Maximilian Schachmann (imago images)
Audio: Inforadio | 14.03.2020 | Holger Gerska | Bild: imago images

Größter Erfolg der Karriere - Schachmann gewinnt Fernfahrt Paris-Nizza

Erstmals seit 2011 hat wieder ein deutscher Radsportler bei der prestigeträchtigen Fernfahrt Paris-Nizza triumphiert. Der Berliner Maximilian Schachmann feierte einen Start-Ziel-Sieg - und gleichzeitig den größten Erfolg seiner Karriere.

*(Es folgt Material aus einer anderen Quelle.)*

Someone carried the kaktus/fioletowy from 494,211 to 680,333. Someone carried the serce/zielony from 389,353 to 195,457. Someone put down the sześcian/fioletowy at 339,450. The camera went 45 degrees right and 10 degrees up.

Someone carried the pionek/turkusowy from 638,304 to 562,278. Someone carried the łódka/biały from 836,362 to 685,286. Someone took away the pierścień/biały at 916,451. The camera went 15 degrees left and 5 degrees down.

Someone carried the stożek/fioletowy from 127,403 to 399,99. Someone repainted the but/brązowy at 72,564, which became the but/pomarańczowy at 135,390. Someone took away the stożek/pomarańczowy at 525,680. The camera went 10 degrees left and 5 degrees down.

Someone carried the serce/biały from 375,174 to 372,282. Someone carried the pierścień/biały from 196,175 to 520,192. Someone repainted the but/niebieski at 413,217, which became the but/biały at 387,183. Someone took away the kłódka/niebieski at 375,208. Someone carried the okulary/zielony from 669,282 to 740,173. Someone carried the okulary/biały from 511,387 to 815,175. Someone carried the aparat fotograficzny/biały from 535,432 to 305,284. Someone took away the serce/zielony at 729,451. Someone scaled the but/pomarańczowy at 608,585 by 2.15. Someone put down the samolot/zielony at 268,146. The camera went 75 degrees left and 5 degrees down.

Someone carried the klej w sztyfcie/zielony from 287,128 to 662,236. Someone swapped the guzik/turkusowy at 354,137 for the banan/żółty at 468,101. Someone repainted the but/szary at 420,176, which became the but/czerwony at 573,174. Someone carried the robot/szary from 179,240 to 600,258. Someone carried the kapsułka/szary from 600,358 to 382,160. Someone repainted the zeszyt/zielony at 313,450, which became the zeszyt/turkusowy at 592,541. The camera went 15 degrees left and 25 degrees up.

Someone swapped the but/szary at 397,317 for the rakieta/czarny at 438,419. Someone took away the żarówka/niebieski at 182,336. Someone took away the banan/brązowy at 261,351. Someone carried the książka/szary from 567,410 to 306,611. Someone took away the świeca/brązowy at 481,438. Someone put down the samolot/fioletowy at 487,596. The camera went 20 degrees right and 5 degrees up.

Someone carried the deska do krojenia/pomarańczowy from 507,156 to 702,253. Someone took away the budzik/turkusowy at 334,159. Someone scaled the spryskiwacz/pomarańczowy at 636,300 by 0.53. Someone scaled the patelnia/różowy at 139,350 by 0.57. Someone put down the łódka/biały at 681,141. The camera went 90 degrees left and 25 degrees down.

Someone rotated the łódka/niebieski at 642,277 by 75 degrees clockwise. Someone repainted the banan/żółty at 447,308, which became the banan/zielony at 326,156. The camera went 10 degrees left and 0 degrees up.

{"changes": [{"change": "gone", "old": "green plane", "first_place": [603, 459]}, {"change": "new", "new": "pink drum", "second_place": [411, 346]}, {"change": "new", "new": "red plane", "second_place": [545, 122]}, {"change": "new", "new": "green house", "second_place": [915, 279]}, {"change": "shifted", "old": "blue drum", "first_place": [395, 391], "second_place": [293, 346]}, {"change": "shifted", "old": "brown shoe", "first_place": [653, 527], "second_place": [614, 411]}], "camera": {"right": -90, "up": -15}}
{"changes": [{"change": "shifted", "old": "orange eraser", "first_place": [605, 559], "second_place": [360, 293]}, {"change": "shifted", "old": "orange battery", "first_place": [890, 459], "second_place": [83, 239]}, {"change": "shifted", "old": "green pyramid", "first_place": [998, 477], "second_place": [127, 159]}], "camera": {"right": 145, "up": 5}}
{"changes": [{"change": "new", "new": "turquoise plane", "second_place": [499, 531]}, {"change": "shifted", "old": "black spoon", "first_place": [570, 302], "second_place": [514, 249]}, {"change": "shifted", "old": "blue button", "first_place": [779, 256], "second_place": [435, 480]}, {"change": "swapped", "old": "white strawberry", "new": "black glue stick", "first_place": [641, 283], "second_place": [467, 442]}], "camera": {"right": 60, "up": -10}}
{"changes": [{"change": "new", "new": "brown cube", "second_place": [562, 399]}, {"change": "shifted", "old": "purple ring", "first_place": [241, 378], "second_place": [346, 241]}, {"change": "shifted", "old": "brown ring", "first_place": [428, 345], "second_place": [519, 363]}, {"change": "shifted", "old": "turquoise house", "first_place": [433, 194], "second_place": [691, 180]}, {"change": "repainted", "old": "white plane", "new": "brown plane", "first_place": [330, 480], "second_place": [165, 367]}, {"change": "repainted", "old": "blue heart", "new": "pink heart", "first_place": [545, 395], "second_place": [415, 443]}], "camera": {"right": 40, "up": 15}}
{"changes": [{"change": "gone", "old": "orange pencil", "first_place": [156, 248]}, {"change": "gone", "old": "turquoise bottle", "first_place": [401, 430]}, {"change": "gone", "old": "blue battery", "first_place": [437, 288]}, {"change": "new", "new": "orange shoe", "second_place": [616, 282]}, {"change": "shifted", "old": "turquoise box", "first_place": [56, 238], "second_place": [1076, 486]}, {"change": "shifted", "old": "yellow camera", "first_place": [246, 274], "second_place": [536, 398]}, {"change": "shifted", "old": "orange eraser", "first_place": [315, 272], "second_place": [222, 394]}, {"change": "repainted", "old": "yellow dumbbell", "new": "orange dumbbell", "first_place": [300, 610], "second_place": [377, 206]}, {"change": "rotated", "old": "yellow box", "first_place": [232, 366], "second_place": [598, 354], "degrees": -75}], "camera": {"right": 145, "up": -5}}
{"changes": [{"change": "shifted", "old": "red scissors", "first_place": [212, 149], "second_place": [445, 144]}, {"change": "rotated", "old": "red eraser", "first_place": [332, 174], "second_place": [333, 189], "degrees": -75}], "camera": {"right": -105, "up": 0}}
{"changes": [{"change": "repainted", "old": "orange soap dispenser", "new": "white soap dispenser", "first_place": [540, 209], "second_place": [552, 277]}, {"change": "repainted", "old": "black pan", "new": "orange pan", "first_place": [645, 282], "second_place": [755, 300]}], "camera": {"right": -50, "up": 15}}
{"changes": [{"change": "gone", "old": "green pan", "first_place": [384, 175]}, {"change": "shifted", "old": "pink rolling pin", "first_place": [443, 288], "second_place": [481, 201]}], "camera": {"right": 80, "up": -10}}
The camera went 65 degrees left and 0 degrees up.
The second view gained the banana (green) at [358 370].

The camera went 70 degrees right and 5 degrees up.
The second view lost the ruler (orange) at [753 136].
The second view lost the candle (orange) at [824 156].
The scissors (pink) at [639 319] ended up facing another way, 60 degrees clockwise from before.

Radprofi Maximilian Schachmann hat am Samstag den größten Erfolg seiner Karriere gefeiert. Der Berliner gewann die 78. Auflage der Fernfahrt Paris-Nizza. Der deutsche Straßenmeister verteidigte in der spannenden siebten und letzten Etappe erfolgreich das Gelbe Trikot des Gesamtführenden mit 18 Sekunden Vorsprung auf den Belgier Tiesj Benoot (Sunweb). Als zuvor letzter deutscher Fahrer hatte 2011 Tony Martin aus Cottbus beim prestigeträchtigen "Rennen zur Sonne" triumphiert.

"Es war sehr, sehr hart, ein sehr schweres Finale. Ich bin durch die Hölle gegangen", sagte Schachmann. "Ich habe immer davon geträumt bei den Rundfahrten eine wichtige Rolle spielen zu können. Jetzt habe ich es geschafft."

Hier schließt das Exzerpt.